“我觉得全家人应该团聚在一起过节。”
露丝放下了手中提着的礼物袋。“你妈妈不知道这件事情吗?”
“这是个惊喜。”
“不。”她摇了摇头,“这可不是什么好主意。她一点都不知道吗?”
“这全都是我的主意。”他回答。
“哦,上帝。”她的脑子似乎在飞快地旋转着。她再次拾起那几只袋子,敏捷地转了一圈,又把它们放下了。“这可怎么办?这可怎么办?”
“没事的。”他说,“这是件好事,我们会度过一个很愉快的夜晚的。她也是这么想的。”
“你妈妈最近压力很大。”露丝告诉他,“她一直都过得很辛苦,就更别提过节的时候了。相信我,这一点我是知道的。”她伸手指了指她丈夫本该坐着的副驾驶座位。“我把弗兰克留在了家里,让护士来照顾他,因为我很难在这样的夜晚专心照料他,也不想让你的妈妈难过。她只想度过这个晚上,然后继续自己的生活。”
“她情绪不错,看到他也一定会很高兴的。”
露丝和他们拉开了一点距离,挥手示意他离开轮椅。他把轮椅锁在了原地,朝她那里走了过去。
“相信我。”露丝劝诫他,“她会尽全力熬过去的,她会尽力的。你为什么不把你爸爸送回疗养院去呢?”
“我好不容易才把他接出来。”他回答,“我不想让他失望。”
她严厉地瞪了他一眼。“你不会让他失望的,他根本就分不清楚这有什么区别。你为什么不把他送回去呢?这样我们也不必向你的母亲提起任何事情。”
“若是她发现我失踪了这么久,肯定会大发雷霆的。”
她恼怒地甩了甩手。“那就让她发火去好了,别再为难她了。”
“可今天是圣诞节呀,她难道不会觉得和他一起过节会更快乐吗?”
“至少先进去把你的想法告诉她。我会在这里陪着你父亲的。告诉她你的决定,给她一个机会来决定,别这样吓唬她。”

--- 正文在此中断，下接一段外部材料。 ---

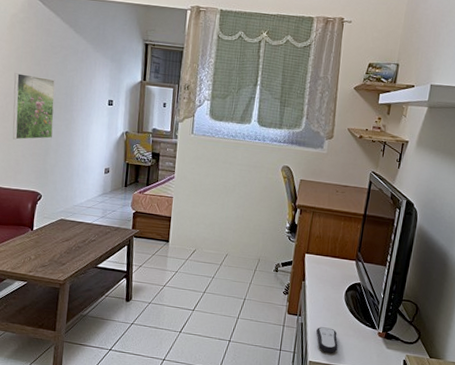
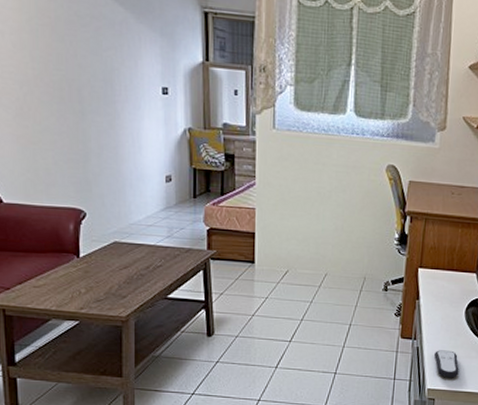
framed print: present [12,73,55,140] -> none [30,53,91,143]

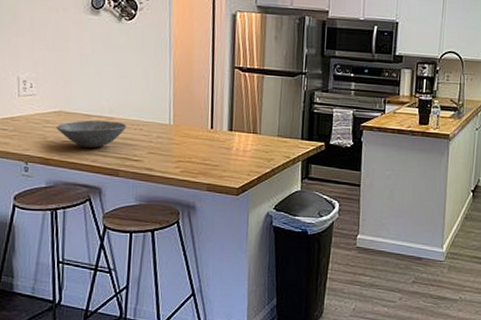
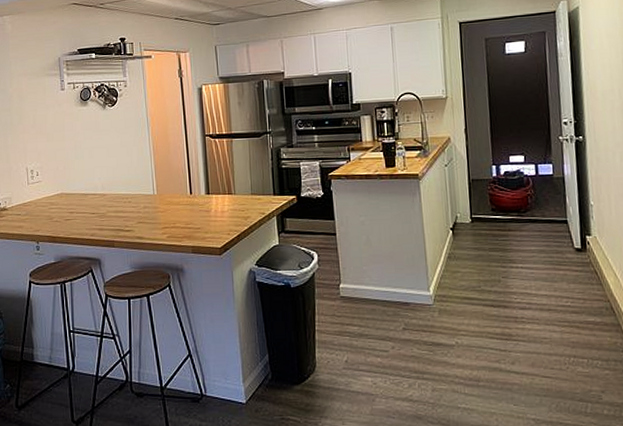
bowl: present [56,119,127,148] -> none [60,197,118,223]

露丝走到轮椅边,把一只手放在了他父亲的肩膀上拍了拍。
“我想让她看到他出现在厨房里。”康奈尔说,“我想看到她和他脸上的表情。”
他接过轮椅的扶手,打开了轮锁。
“你想不想听我的话?我和你妈妈已经认识好几十年了。”
“她是我妈妈。”
“康奈尔。”她瞪着他。
“我不能现在就把他送回去。”
“你可以的。”
“这里太冷了。”他回答,“我想先带他进屋。”
“那至少给我一个机会向她解释一下吧。”
“没事的。”他应和道,可她已经提起袋子,沿着车道走在了他的前面。他推着父亲的轮椅,绕过两旁的车子,朝着房子走去。停在楼梯前,他把父亲从轮椅上拽了起来,迈开了步子。门上没有把手,所以他不得不用一只手臂抵着墙壁,另一只手臂环抱着父亲的腰部,一步一个台阶地往上挪动。他的胸口涌上了一股焦虑的期待。他的父亲又发出了几声低沉的呜咽。他们缓缓地向着那个似乎会让情绪达到高潮的瞬间迈进。他在心中祈祷这将成为一个难忘夜晚的开端,让他的母亲在回顾这个节日时感到一切都是圆满的。他突然感到有些反胃。拉开纱门,他努力用一只手肘抵住门框,不料它却在他试图抓住父亲时重重地甩了回去。里面的那扇门打开了,杰克·寇克力带着热情的笑脸出现在了门口。看到康奈尔的父亲,他一下子换了个表情,赶忙用手撑开纱门,好让康奈尔把父亲扶进屋里。就在这时,露丝也和他的母亲从前厅里走了进来,边走边焦躁不安地讨论着什么,脚下的步子还迈得飞快,谁也没有抬起头来。当他的母亲终于扬起目光看到他们父子俩时,她的脚步停了下来,而聚集在厨房里的每一个人也都朝着他转过头来,脸上带着或困惑或沉重的表情。直到这一刻,他才意识到自己犯下了一个代价高昂的错误。他的母亲并没有像他期待中的那样冲上前来,只是站在那里默默地开合着嘴巴。虽然时间并没有过去多久,但他却感觉自己仿佛已经过完了一生,脑海里只留下了一个长时间曝光的画面。塞奇在自己常坐的座位上挪动了一下臀部。人们手指间勾着的潘趣酒杯也悬在了半空中。他听到母亲的喉咙里发出了一声短暂而又嘶哑的叫声:“哦,埃德。”她的语调向下坠着,一只手还捂在了嘴巴上。自从他赶到疗养院匆匆把父亲接出来之后,这也是他第一次低头审视自己的父亲。他实在是走得太匆忙了,根本就无暇停下来好好看一看父亲。只见一串混浊的口水正挂在他父亲的嘴角上,不雅地拉着长线滴落在了地板上。康奈尔帮父亲擦了擦嘴,悔恨而又愤怒地站在以母亲为首的人群面前,故意一本正经地把父亲推到了小书斋的壁炉旁。这场派对还没有开始便结束了。塞奇站起身来,离开了厨房,似乎是无法忍受大家相对无言时的那种焦灼气氛。康奈尔可能还要等到下一次或是下一辈子才能够赎清自己的罪孽。他从没有感觉自己和父亲之间竟然存在着如此遥远的距离。看着他逐渐消失在一群人的背后,康奈尔等待着母亲走过来,揪住罪有应得的自己痛斥一顿。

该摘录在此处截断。